**PROBLEM REQUIREMENTS**
Please make an exact copy of the listing, without the pictures.

'''

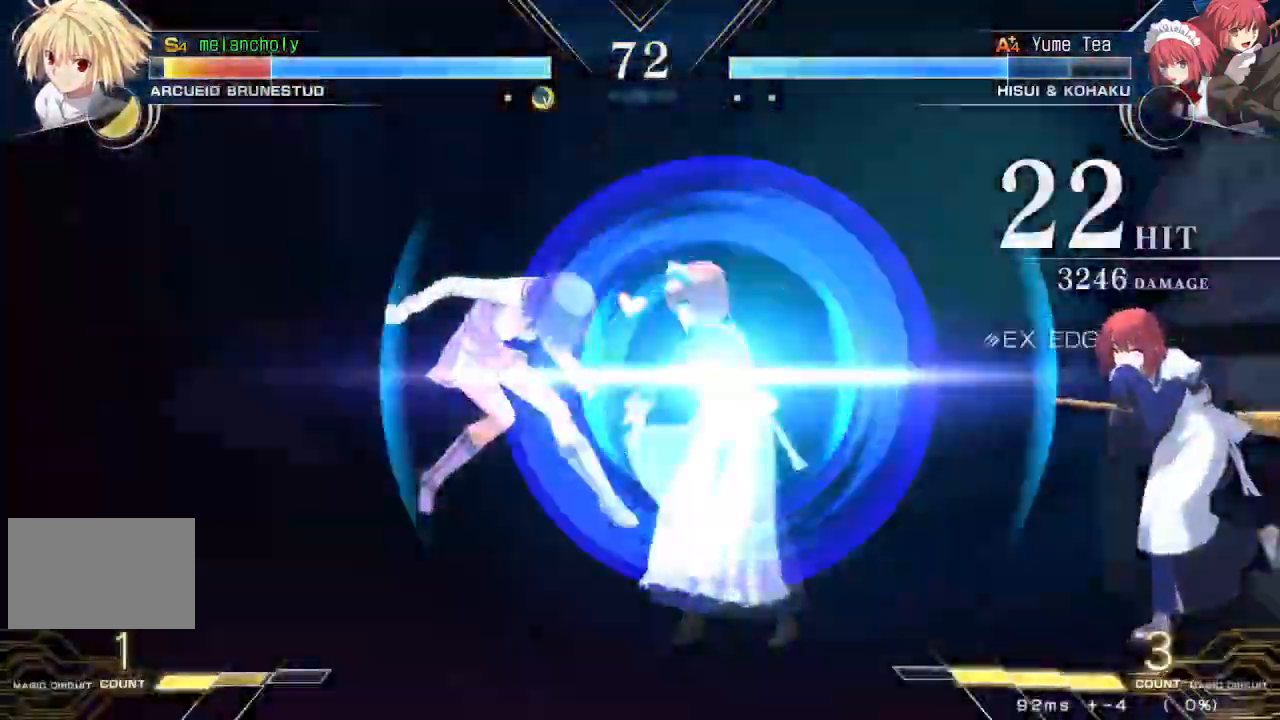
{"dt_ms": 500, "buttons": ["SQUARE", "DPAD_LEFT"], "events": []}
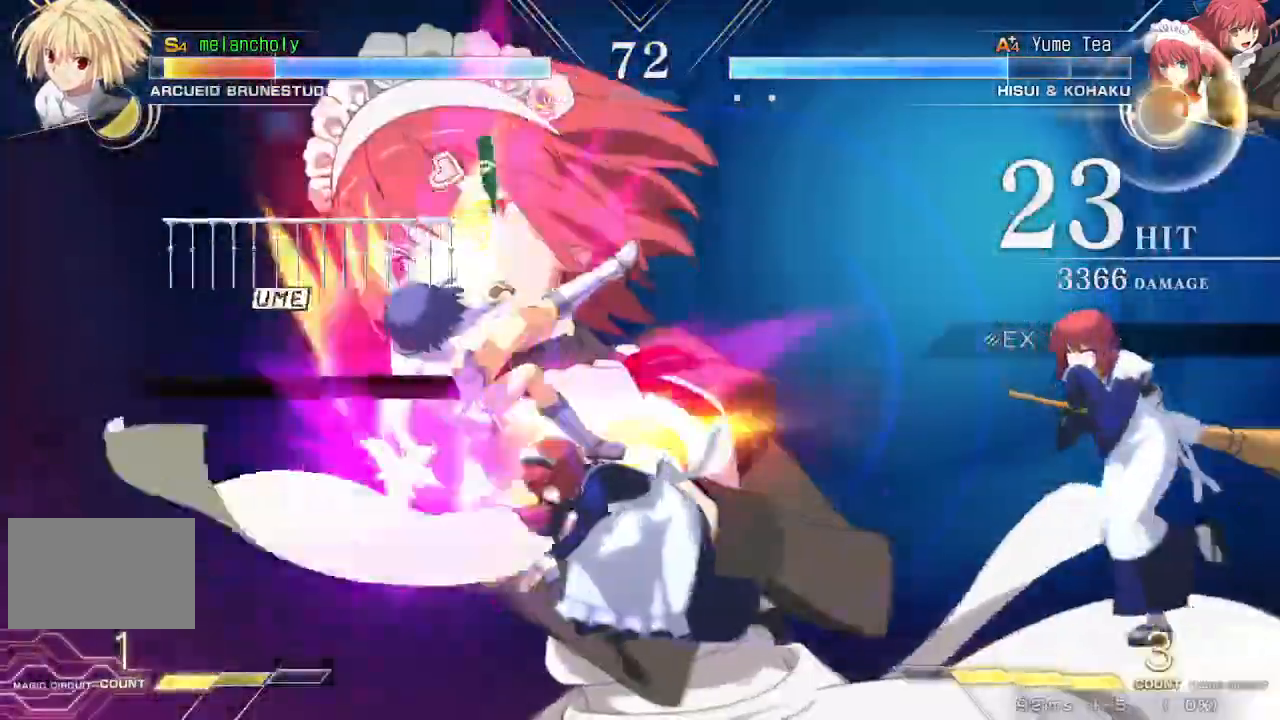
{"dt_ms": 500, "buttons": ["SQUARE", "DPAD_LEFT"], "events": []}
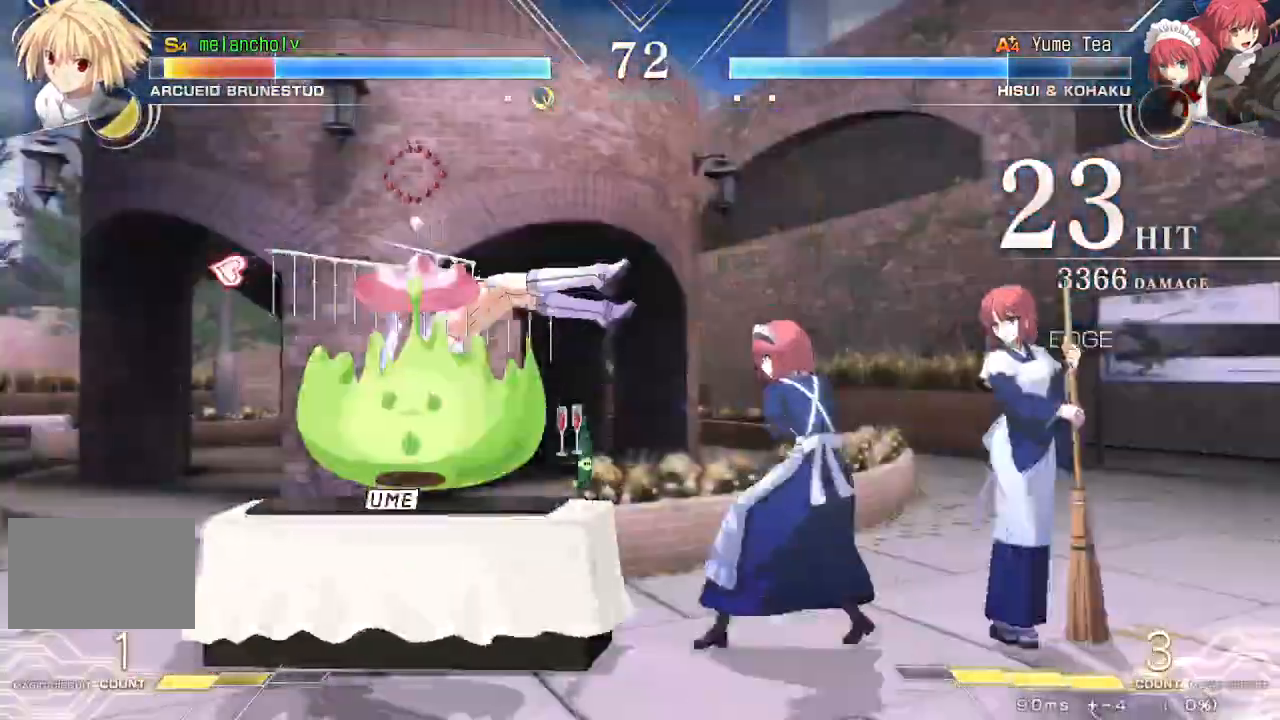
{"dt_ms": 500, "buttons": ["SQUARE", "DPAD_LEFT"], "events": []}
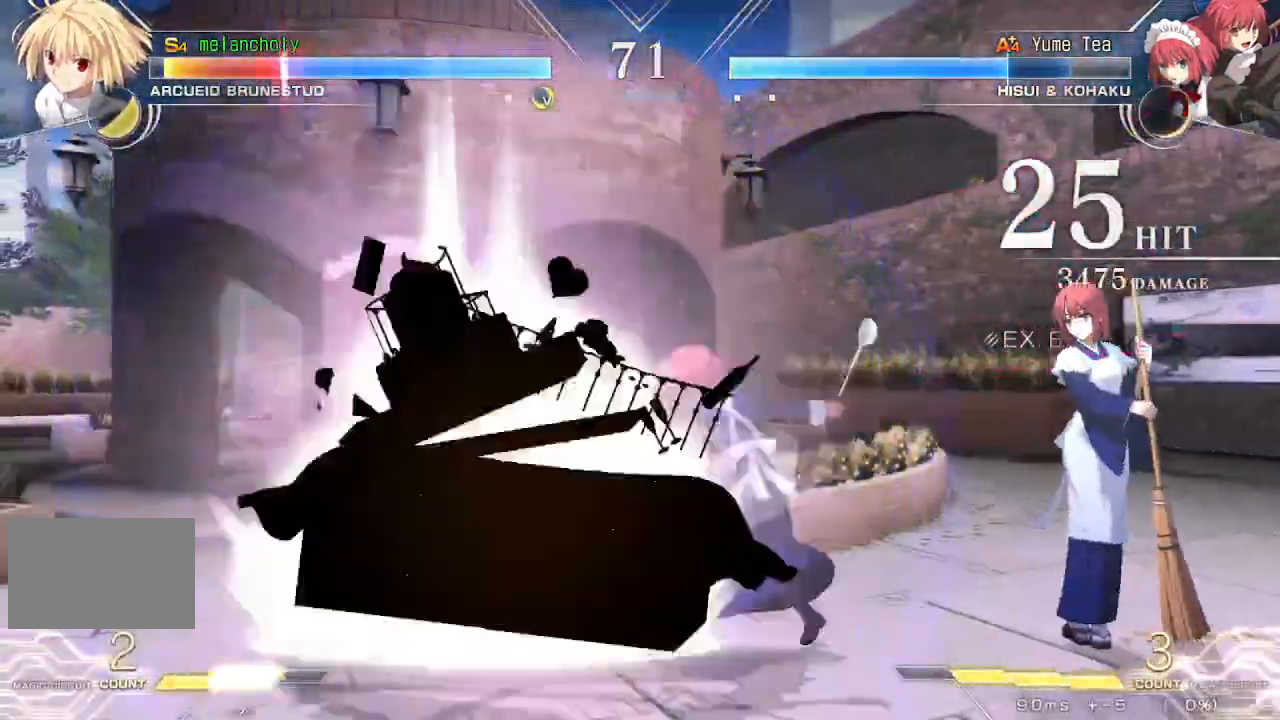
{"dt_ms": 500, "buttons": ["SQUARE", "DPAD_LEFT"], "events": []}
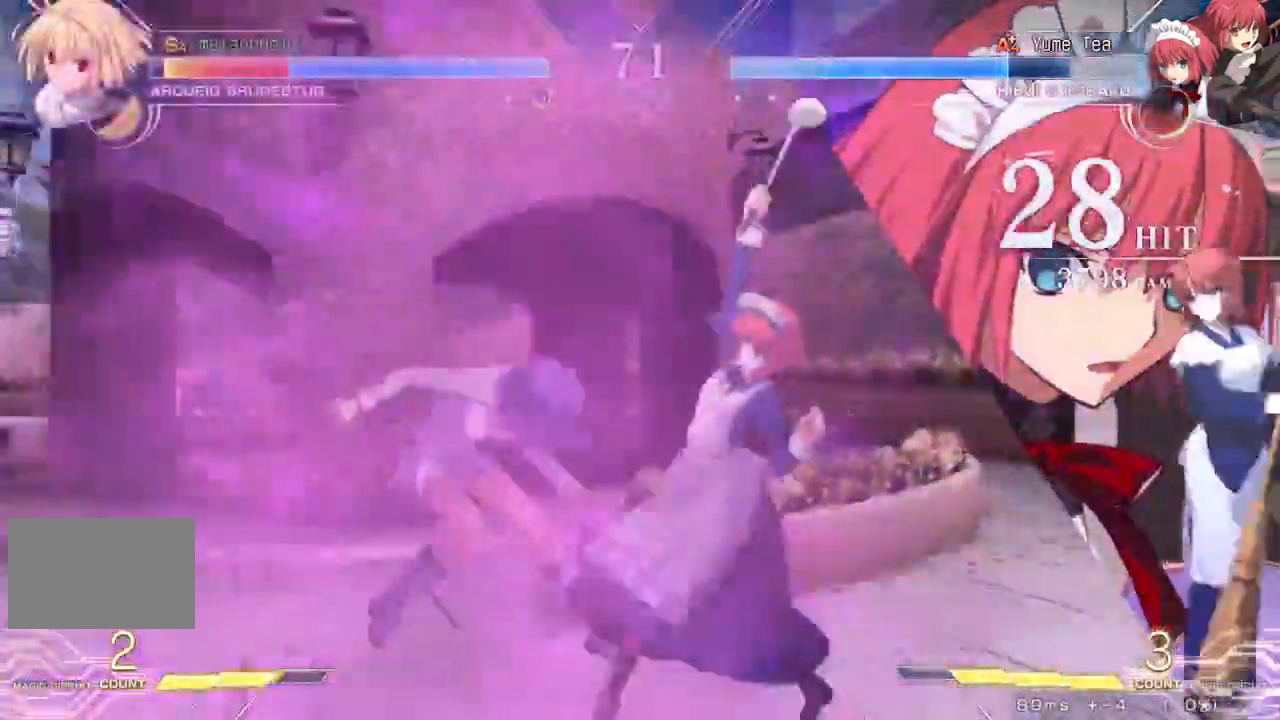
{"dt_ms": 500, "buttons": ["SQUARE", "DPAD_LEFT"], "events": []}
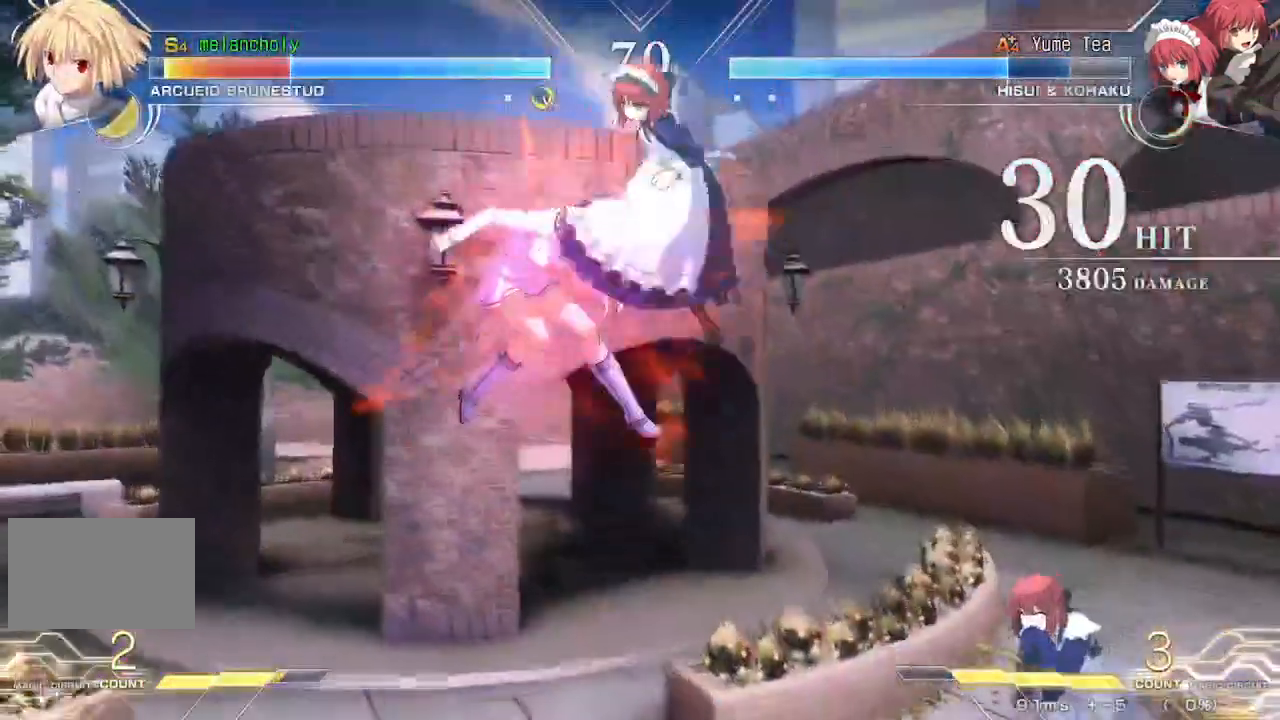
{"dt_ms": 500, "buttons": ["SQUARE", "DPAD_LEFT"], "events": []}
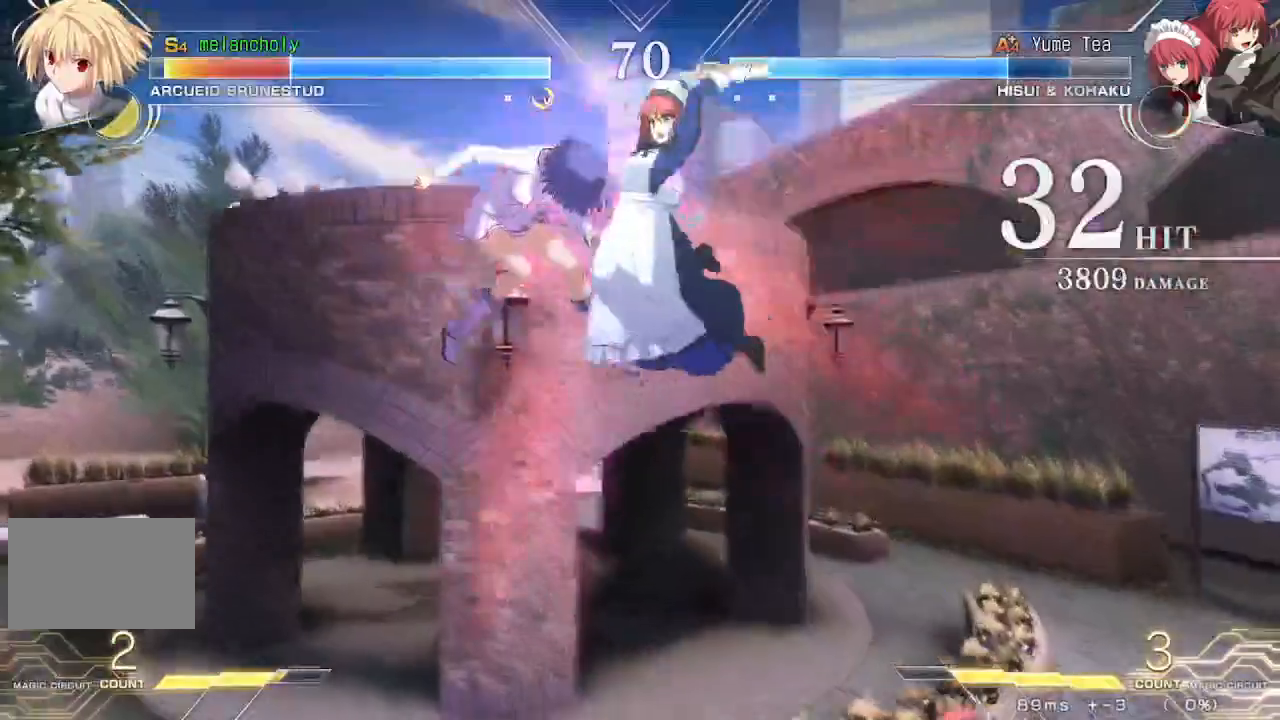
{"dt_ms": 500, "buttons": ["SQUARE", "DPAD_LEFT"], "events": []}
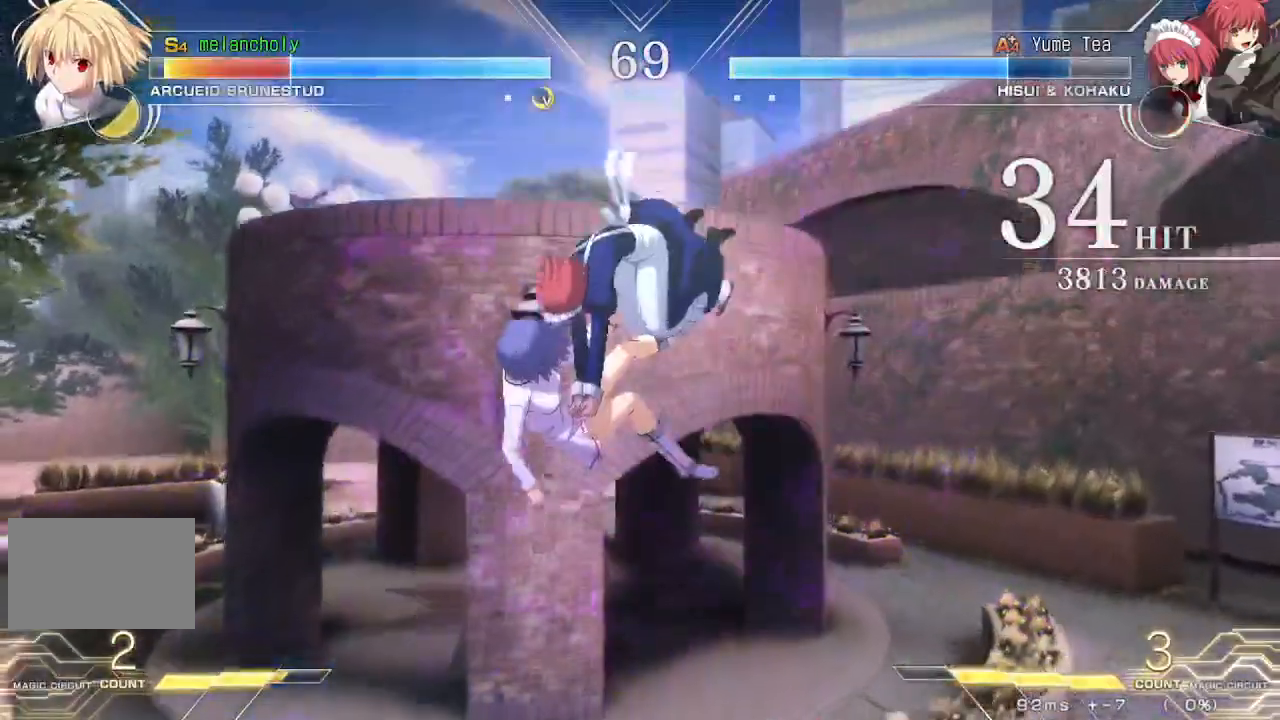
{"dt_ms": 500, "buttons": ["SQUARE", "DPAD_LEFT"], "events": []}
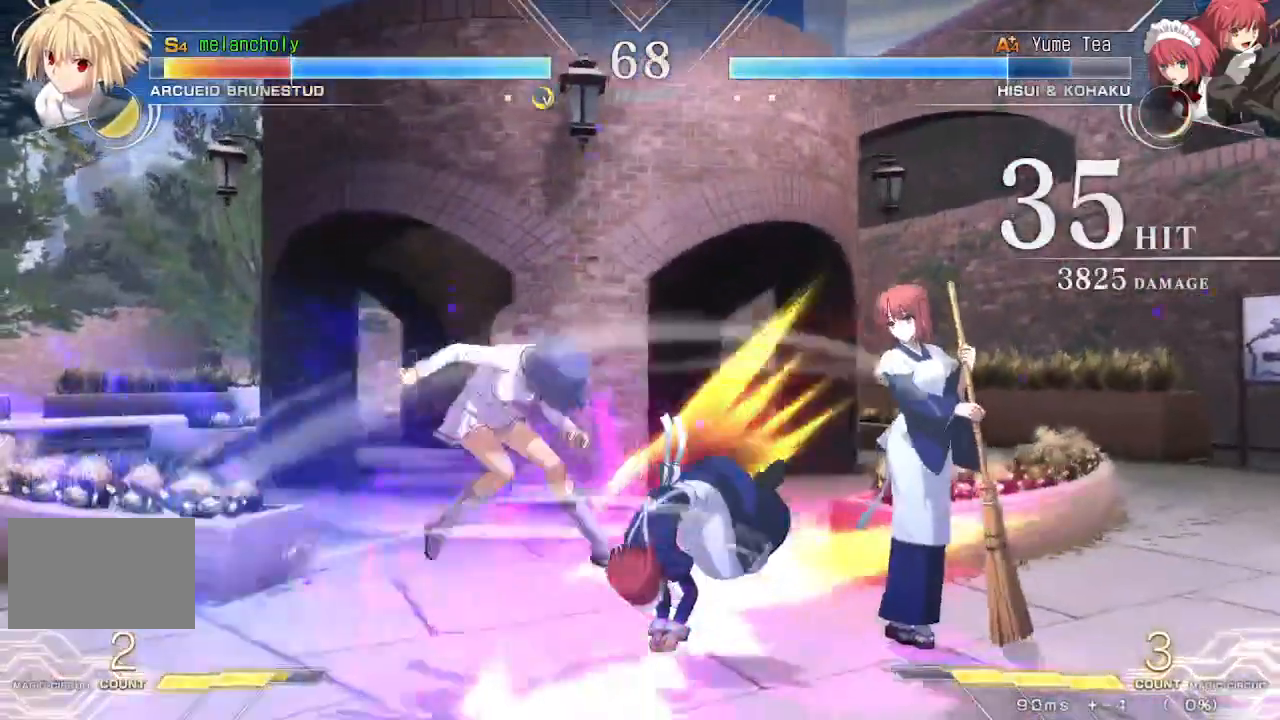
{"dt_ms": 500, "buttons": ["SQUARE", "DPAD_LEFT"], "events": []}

'''

**TASK RESULT**
{"dt_ms": 500, "buttons": ["SQUARE", "DPAD_LEFT"], "events": []}
{"dt_ms": 500, "buttons": ["SQUARE", "DPAD_LEFT"], "events": []}
{"dt_ms": 500, "buttons": ["SQUARE", "DPAD_LEFT"], "events": []}
{"dt_ms": 500, "buttons": ["SQUARE", "DPAD_LEFT"], "events": []}
{"dt_ms": 500, "buttons": ["SQUARE", "DPAD_LEFT"], "events": []}
{"dt_ms": 500, "buttons": ["SQUARE", "DPAD_LEFT"], "events": []}
{"dt_ms": 500, "buttons": ["SQUARE", "DPAD_LEFT"], "events": []}
{"dt_ms": 500, "buttons": ["SQUARE", "DPAD_LEFT"], "events": []}
{"dt_ms": 500, "buttons": ["SQUARE", "DPAD_LEFT"], "events": []}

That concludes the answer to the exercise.